For each statement, answer yes or no to whether it agrees with the forum post below on an electric supercharger, and quote the text's deciding words. (a) The poster considers the turbonator a scam. (b) The poster's planned device is meant for high-end cars only. (c) The poster has already found a company for the first idea.

Excerpted passage —
= = = =
Electronic Super/turbocharger "Elecharger" The Real Deal

[Tomtom9401]

Hey guys, so recently at my engineering school i was presented the oppurtunity to do some R&D on any idea/invention that i may have. Cars are my passion, i love anything to do with them. So enevatibally my mind started brainstortming and came up with 2 really cool concepts/ideas. The first one i have is "classified" i have high hopes and still trying to find a company willing to hear me out. But the second idea i had is something that i have pondered for quite some time, and is the reason for this post.

I am sure the first thing that comes to everyones mind when they think electric super/turbo charger is the turbonator or other such scams. I knew from the start those were bogus. Going trough pages and pages of this crap, i actually came upon a guy who has successfully built something similar to what i was thinking. Here is a link Thomas Knight Turbo Electric Supercharger - Tech Review - Turbo Magazine

So now, i know it can and has been done with quite a bit of success actually. He makes claim of having an actual 20 PSI possibility. So now that i know someone has it out there, i have to think of what I can do differently, more effeciently, and more effectively. I plan to design a device that is not only applicable to most any car, but affordable. I have spent a year a UTI learning the basics of engines, how they work, and done a bit of research on superchargers/turbochargers. I feel that I am up to the task.
= = = =
Given entries —
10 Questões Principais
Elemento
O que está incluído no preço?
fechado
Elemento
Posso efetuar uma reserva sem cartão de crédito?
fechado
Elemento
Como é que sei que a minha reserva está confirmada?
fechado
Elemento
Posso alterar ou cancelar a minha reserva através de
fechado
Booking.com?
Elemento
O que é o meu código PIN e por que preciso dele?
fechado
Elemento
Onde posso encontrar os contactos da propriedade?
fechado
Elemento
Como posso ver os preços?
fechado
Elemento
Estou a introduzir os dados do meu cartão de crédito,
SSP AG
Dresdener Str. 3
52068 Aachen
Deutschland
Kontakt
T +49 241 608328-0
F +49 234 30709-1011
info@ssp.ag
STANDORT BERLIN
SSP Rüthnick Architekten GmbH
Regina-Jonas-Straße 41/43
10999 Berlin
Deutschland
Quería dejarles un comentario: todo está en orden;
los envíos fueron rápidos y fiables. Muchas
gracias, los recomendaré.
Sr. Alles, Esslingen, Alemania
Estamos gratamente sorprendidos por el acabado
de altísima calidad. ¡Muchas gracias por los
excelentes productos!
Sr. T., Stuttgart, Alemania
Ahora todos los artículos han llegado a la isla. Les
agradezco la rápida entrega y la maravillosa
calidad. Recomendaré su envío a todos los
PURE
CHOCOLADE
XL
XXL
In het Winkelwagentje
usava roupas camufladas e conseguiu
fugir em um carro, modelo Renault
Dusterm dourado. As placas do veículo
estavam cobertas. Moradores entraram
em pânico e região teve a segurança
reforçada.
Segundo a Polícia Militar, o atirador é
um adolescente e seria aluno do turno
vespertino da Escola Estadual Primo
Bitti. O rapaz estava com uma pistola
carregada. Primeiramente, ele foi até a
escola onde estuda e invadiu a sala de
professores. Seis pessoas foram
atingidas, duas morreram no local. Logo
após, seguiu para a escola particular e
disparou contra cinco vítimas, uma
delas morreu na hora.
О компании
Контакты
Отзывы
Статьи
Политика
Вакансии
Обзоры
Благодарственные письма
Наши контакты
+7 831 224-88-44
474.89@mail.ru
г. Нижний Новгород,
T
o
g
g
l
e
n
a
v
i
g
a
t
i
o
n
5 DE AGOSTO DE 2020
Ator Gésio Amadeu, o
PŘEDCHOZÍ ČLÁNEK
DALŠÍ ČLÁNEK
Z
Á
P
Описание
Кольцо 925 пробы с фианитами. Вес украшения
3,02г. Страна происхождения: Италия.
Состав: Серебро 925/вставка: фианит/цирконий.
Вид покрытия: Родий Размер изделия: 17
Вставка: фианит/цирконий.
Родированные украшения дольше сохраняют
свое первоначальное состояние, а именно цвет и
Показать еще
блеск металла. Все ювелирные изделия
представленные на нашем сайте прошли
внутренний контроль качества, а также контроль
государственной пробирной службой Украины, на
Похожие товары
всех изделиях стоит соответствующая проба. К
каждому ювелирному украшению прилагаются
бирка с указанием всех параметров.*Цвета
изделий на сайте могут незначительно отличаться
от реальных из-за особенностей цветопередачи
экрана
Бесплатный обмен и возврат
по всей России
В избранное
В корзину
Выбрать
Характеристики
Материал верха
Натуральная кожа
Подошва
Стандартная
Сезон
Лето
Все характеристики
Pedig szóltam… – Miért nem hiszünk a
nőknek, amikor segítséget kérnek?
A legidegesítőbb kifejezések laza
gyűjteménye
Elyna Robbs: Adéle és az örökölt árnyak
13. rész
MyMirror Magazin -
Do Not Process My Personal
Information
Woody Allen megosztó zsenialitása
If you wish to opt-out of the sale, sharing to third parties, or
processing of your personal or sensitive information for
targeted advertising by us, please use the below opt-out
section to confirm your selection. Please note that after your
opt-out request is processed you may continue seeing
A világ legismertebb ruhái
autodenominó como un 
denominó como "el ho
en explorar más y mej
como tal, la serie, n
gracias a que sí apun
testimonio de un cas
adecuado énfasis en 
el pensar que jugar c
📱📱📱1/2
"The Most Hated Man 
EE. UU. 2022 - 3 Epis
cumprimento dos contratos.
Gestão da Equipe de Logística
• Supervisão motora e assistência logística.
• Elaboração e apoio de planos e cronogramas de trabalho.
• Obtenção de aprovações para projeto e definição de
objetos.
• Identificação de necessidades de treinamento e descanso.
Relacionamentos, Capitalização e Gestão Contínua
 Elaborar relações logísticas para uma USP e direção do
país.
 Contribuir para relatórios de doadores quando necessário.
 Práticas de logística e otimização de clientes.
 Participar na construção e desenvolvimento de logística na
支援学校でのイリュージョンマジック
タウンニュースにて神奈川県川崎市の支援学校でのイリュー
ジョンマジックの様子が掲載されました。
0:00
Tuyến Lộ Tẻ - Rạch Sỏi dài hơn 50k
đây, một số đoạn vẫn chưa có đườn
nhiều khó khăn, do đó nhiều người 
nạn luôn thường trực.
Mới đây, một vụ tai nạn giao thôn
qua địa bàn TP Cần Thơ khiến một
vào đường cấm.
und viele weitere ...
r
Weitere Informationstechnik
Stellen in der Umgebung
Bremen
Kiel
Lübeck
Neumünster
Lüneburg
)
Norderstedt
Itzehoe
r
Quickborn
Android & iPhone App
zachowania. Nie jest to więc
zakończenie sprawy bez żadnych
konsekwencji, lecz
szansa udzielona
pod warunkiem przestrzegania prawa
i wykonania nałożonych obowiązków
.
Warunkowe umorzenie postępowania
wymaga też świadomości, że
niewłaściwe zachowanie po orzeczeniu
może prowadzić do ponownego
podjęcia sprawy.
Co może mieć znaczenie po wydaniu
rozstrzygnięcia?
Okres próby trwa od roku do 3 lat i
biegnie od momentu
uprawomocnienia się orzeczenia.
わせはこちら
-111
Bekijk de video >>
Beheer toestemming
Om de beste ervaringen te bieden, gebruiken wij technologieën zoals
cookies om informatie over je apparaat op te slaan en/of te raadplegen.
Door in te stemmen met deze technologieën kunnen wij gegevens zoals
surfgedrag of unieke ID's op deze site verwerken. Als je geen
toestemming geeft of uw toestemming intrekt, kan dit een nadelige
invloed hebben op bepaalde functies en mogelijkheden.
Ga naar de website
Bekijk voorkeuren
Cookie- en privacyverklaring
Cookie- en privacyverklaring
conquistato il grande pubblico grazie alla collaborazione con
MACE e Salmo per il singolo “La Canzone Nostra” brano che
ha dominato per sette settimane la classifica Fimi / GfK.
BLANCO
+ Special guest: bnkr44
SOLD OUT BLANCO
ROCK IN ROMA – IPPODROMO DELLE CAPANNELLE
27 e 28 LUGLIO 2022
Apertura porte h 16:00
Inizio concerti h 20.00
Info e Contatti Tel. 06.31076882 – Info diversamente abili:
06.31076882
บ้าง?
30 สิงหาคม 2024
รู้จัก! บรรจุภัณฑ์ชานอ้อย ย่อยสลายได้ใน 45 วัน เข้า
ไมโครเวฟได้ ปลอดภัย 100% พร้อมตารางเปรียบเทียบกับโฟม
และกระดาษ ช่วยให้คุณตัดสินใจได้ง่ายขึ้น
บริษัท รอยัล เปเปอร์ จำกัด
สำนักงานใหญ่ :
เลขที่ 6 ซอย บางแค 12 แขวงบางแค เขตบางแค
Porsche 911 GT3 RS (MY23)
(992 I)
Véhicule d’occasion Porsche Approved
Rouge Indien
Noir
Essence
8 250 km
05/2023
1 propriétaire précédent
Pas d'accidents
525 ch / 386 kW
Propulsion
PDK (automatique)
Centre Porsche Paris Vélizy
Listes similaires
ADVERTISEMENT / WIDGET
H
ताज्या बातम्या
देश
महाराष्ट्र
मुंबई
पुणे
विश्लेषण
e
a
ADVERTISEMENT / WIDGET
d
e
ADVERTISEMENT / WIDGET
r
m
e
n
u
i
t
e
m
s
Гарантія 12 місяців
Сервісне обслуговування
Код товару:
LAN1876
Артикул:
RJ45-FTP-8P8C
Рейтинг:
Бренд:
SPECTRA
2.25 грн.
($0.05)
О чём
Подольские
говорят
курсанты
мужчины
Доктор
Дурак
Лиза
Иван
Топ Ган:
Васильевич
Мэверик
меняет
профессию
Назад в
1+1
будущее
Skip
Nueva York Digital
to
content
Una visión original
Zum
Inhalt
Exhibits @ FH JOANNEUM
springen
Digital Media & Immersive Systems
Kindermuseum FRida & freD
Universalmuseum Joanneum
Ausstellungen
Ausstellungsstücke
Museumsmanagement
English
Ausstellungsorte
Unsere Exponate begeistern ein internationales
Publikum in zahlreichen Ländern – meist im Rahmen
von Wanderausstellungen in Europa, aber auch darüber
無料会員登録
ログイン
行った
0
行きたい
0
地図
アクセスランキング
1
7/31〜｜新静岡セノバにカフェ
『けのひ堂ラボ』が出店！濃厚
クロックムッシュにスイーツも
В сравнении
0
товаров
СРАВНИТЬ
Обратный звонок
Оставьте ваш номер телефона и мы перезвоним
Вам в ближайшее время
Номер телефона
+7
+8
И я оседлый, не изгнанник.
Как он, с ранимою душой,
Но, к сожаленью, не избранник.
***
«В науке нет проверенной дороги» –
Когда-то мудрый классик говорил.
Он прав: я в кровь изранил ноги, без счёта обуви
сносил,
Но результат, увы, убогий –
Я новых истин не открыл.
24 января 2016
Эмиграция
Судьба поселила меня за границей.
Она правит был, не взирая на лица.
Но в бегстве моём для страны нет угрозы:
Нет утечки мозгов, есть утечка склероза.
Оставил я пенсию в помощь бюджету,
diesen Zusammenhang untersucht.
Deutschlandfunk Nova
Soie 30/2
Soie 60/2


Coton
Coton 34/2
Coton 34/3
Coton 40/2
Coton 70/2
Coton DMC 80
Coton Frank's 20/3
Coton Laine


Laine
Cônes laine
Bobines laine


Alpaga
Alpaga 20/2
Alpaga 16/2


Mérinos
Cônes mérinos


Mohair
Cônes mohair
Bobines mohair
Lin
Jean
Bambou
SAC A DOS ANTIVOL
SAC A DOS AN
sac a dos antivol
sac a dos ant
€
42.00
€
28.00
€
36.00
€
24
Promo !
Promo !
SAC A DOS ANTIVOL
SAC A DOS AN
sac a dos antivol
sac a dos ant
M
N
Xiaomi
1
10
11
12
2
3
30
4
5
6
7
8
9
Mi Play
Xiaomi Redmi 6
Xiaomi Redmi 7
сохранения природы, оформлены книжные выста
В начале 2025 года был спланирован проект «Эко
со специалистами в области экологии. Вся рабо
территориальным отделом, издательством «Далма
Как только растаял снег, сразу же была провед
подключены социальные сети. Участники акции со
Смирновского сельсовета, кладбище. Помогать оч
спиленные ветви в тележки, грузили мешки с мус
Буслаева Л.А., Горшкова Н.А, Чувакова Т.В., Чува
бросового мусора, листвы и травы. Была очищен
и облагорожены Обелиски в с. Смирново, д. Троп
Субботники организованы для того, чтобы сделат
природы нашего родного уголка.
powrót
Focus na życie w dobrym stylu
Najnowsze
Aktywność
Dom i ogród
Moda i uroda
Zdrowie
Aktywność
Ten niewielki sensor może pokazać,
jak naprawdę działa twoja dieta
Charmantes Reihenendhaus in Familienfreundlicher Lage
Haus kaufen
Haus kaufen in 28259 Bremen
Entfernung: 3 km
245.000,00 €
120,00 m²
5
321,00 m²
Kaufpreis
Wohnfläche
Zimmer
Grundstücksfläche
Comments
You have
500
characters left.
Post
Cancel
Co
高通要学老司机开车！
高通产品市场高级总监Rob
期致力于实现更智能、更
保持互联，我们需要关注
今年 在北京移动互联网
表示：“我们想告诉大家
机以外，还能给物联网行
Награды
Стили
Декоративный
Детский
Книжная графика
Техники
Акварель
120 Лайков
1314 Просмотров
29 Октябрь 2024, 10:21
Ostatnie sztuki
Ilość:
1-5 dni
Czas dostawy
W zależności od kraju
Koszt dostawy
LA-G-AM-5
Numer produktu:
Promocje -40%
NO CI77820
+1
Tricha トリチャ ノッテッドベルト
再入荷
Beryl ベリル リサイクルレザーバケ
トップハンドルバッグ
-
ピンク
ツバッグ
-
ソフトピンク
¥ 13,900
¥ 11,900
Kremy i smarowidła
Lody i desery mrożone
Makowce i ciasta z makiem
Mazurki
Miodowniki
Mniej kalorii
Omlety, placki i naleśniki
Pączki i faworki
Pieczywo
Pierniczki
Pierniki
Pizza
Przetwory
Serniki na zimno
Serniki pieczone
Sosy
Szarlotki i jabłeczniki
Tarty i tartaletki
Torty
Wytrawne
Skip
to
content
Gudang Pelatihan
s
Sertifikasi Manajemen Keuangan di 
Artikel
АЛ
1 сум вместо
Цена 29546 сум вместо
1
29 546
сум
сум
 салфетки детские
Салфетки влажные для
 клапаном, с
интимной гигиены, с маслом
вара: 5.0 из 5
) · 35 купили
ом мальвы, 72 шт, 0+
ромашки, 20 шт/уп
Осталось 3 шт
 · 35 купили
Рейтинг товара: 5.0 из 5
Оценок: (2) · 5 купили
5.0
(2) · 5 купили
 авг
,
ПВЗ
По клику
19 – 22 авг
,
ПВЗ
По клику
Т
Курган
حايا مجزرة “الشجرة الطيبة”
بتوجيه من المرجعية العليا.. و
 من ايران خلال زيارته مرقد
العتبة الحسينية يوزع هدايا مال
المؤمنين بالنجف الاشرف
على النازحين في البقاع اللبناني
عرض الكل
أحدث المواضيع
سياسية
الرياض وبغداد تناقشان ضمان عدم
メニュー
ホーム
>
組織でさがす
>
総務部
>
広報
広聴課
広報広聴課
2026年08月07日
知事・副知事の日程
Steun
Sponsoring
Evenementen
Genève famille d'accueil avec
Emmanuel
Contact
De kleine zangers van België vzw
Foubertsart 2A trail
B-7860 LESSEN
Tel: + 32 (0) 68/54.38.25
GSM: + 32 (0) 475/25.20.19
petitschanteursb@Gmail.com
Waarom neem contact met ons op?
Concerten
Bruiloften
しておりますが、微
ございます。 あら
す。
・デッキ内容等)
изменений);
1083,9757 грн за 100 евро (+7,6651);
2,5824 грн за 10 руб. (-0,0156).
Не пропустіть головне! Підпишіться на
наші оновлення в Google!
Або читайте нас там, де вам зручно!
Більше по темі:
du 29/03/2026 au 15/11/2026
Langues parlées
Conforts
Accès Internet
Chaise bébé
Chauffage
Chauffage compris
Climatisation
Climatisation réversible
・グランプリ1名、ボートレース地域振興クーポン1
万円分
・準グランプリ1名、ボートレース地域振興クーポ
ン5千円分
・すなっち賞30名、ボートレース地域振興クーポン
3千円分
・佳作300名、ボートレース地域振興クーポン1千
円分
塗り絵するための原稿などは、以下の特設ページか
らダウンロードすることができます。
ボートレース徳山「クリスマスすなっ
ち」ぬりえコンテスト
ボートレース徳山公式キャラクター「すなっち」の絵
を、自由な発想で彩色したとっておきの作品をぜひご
= = = =
Exercise result —
(a) Yes: "the turbonator or other such scams. I knew from the start those were bogus."
(b) No: "I plan to design a device that is not only applicable to most any car, but affordable."
(c) No: "still trying to find a company willing to hear me out"